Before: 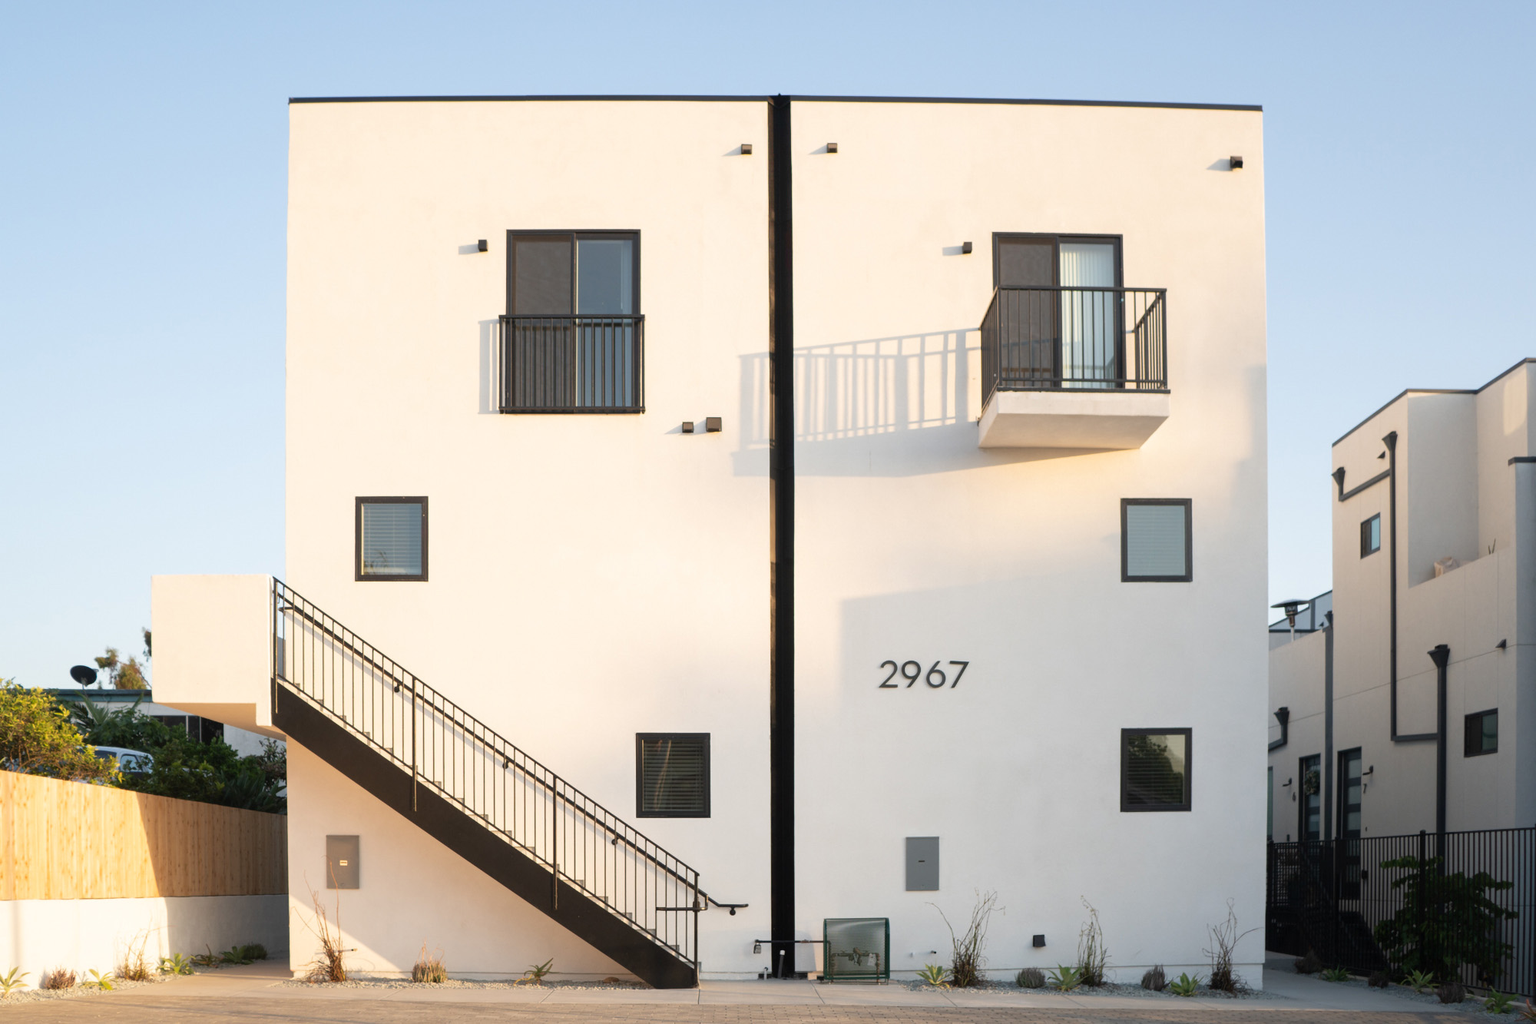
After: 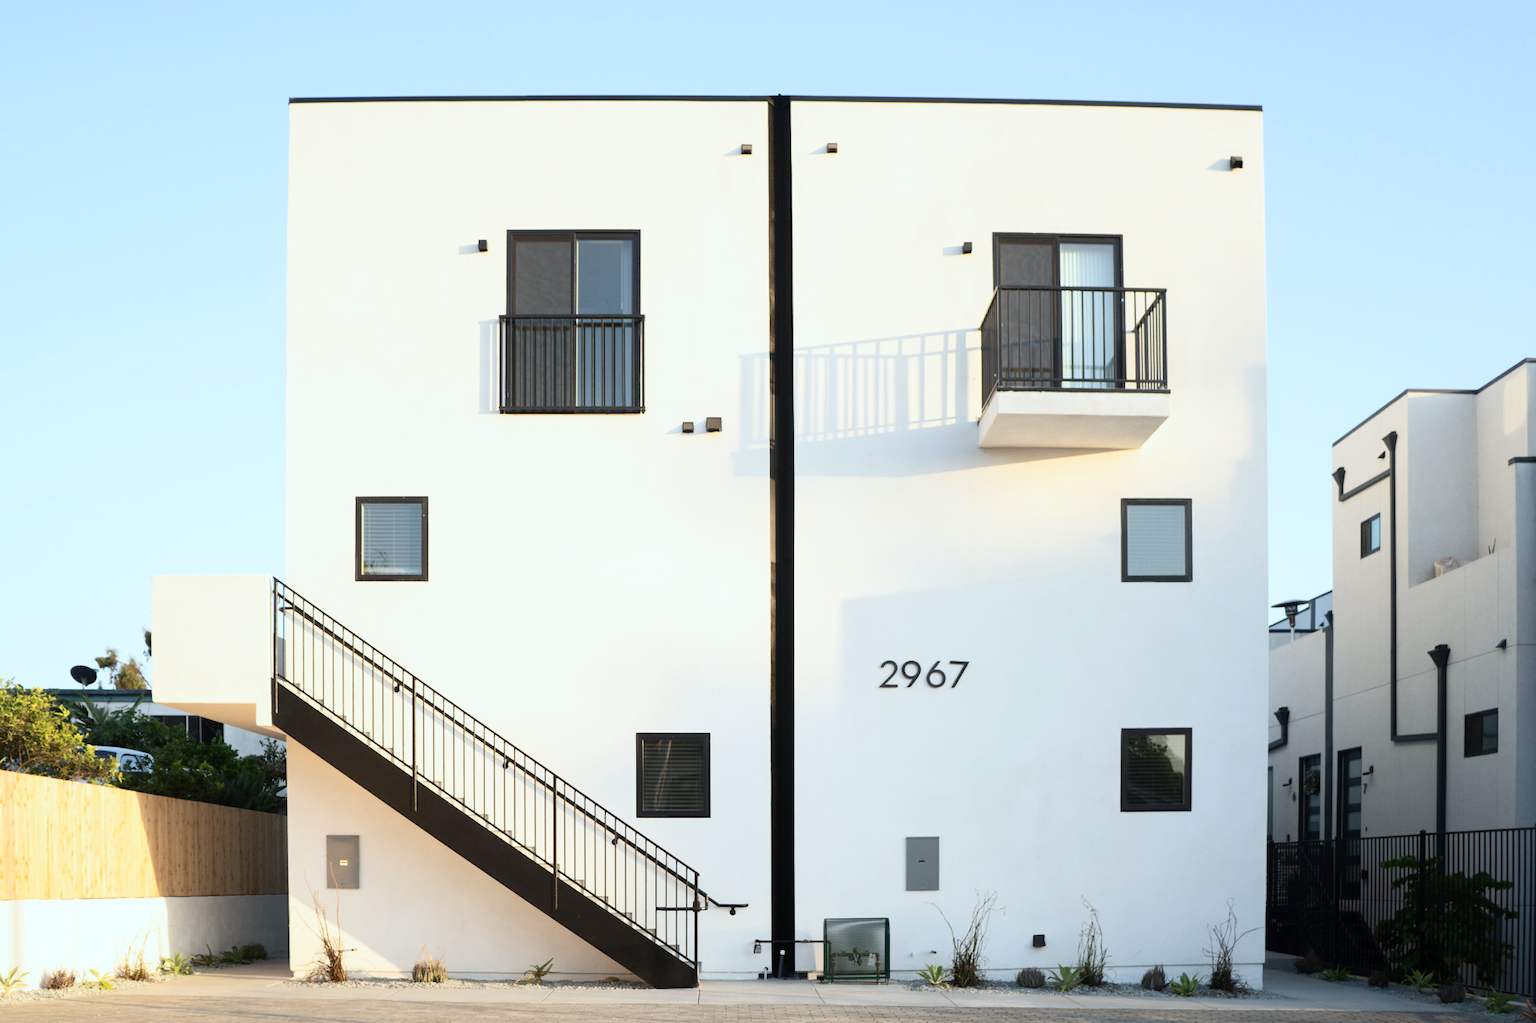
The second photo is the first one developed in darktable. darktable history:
exposure: black level correction 0.001, compensate highlight preservation false
contrast brightness saturation: contrast 0.24, brightness 0.09
white balance: red 0.925, blue 1.046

[Exercise requirements]: Please repeat the data above with "developed" swapped for "processed", changing nothing else and leaving out the pictures.

[Problem solution]:
Before: 
After: 
The second photo is the first one processed in darktable. darktable history:
exposure: black level correction 0.001, compensate highlight preservation false
contrast brightness saturation: contrast 0.24, brightness 0.09
white balance: red 0.925, blue 1.046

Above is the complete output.